Это его трогательное «расстаться с лучшими друзьями» сразу настораживало.
– Если отправишься в Игори, – сказал Хопкинс, – то не только лучших друзей потеряешь, но и последние мозги. Железную порогу не терпится строить, что ли?
– Ваши упреки справедливы, – опустил голову Альфонс. – Но мне бы и в голову не пришло подвергать вас опасности.
– Ты за меня не бойся! – вскипел Хопкинс. – Я уж как-нибудь сам о себе позабочусь!
Враскачку он выкатился на своих кривых ногах из буфета, с такой силой хлопнув дверью, что на столе звякнули бутылки, а портрет маршала Жоффра свалился на пол.
– Вы оставайтесь здесь, – спокойно продолжил Альфонс. – А я обещал Ивонне, что доведу это дело до ума.
– Значит, вы переписываетесь?
– Да… Иногда обмениваемся письмами… – Он явно был смущен.
Вот так новости! Переписывается с красоткой, а от нас скрывает. Здесь дело не чисто… Вон, глаза отводит, чтобы не встречаться со мной взглядом.
– Обо мне она что-нибудь пишет?
– Так, несколько строчек… – пробормотал он. – Турецкий Султан ей все уши прожужжал про твои дурацкие романы…
– Ты не имеешь никакого права скрывать от меня! Предупреждаю: если не прочтешь мне письмо, я все напишу мадемуазель Барре про твои штучки!
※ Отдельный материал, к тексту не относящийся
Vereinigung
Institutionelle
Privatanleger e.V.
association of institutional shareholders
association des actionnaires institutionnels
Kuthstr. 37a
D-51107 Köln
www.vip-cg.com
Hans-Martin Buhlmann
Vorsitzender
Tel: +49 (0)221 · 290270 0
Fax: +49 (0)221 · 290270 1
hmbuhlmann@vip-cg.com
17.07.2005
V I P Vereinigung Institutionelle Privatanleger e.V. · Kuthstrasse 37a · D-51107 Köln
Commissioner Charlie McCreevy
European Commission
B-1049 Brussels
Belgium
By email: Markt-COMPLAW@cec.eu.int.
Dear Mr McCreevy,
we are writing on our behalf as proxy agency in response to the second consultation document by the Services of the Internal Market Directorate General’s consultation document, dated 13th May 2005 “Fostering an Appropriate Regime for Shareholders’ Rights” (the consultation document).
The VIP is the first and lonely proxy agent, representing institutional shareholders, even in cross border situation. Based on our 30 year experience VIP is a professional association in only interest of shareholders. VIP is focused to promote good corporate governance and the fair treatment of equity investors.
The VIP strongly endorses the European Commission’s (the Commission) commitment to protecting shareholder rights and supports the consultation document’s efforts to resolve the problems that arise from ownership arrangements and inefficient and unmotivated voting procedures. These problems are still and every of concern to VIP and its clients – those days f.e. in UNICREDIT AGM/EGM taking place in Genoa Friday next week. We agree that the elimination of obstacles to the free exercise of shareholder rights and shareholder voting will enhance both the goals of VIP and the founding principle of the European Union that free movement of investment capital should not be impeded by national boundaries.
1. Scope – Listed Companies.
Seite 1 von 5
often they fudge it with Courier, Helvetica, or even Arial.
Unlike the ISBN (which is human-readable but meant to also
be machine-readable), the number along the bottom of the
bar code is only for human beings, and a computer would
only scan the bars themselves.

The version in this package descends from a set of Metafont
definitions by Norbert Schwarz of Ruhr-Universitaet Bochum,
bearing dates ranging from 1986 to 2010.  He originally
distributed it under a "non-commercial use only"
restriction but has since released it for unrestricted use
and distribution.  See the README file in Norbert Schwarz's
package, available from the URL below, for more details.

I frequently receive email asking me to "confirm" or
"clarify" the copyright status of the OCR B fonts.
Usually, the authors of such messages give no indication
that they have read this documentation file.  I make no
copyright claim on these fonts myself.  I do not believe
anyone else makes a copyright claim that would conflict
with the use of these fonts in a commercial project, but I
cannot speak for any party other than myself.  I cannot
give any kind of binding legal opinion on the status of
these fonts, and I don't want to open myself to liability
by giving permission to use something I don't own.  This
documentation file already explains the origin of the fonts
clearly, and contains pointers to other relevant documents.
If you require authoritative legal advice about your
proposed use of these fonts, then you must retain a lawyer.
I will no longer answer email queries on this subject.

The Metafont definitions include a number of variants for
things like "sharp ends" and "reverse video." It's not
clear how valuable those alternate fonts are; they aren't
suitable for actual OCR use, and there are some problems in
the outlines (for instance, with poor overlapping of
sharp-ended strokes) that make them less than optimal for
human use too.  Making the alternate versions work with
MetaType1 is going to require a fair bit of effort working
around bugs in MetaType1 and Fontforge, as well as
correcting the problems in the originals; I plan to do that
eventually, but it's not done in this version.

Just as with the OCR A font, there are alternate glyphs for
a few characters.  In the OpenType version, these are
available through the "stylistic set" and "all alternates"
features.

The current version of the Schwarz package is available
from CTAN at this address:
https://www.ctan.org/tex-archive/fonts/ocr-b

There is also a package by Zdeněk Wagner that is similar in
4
– Если желаешь, прочту, хотя вообще-то и не обязан… В конце концов, это мое личное дело…
– Кому сказано, читай письмо! Иначе тебе не поздоровится.
Похоже, мой решительный тон возымел действие. Впервые за все время я увидел, как этот закоренелый упрямец пошел на попятный. Он молча полез в карман и достал письмо.
– Не верится, что все это написано искренне, – тихо обронил он и принялся читать: – «…В своем последнем письме вы ни словом не обмолвились о господине Фаулере…». Извини, я стараюсь выбирать самую суть, – растерянно промолвил он.